Crypt Stitch said...

I think a good scream is in order if one found an errant cow in ones abode. I love cows. They are perhaps one of my favourite animals ever (and yes, they taste good too, which is just WRONG). They have always freaked one of my Aunts out (despite living on a farm most of her life, with sheep. And cows) because of their inquisitive nature - they are grand masters at the 'staring game'. But a nefarous, soul sucking cow (perhaps 'with big pointy teeth' a-la the demonic rabbit in Monty Python and the holey grail)...I'd pay to see that. And it would totally have a cape. And minions.

Severina said...

Ah, it was the cape and the minions that so horrified my brother. This sinister demon-cow was perhaps hovering in mid-air just outside his window...

Would a demonic cow-burger be any tastier than an ordinary one? Would I have to sprinkle holy water on it as I crammed it in the meat grinder?

Mmmmm, cow...

Eve said...

Ah, a cow with a cape. You must mean Hellcow, http://www.marvunapp.com/Appendix/hellcw.htm

Severina said...

Dammit, look what I missed by not reading Howard the Duck.

"Moooooooooooooooooo."

Obsidian Kitten said...

I assure you that said cow would be able to scale your childhood staircase (or walls, mayhaps) to arrive bedside on your second floor.

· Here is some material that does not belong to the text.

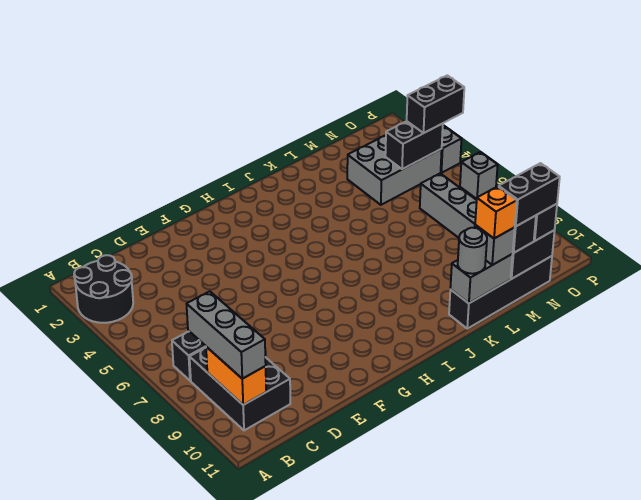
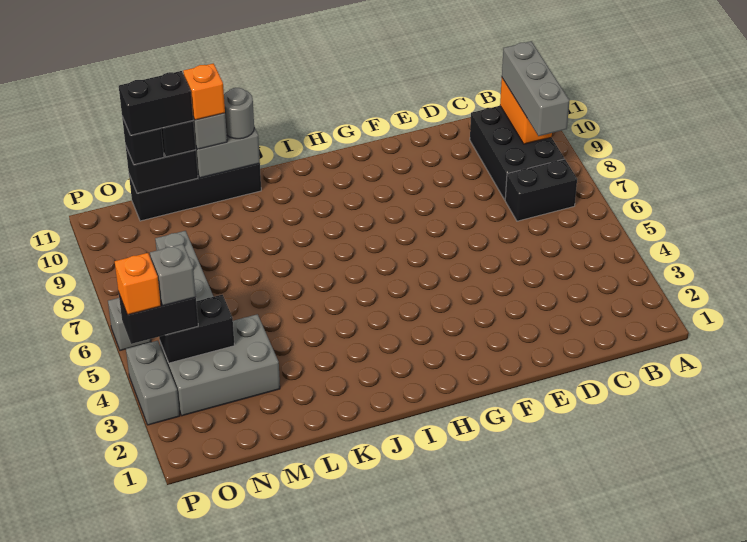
black 2x2 round brick [74,255,133,323] -> none
none -> grey 1x1 brick [150,244,196,306]
none -> orange 1x1 brick [115,253,161,315]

However, it is a well-documented fact that it would not be able to go back down the stairs (and I assume walls as well) to return to the first floor again.

BlackCrow said...

nobody thought that daleks could use stairs either??
And cows do store a lot of methane!

Just a thought

Severina said...

Stair climbing cows! But then, considering it was my brother, he probably hadn't thought out how the thing got in his room in the first place. It probably could have come down from the attic.

Dang, daleks fly these days, instead of merely blowing up the whole building like they used to. I'm all nostalgic for a vintage dalek...

Severina said...

Then there's the idea of an exploding, methane-filled, kamakazi cow.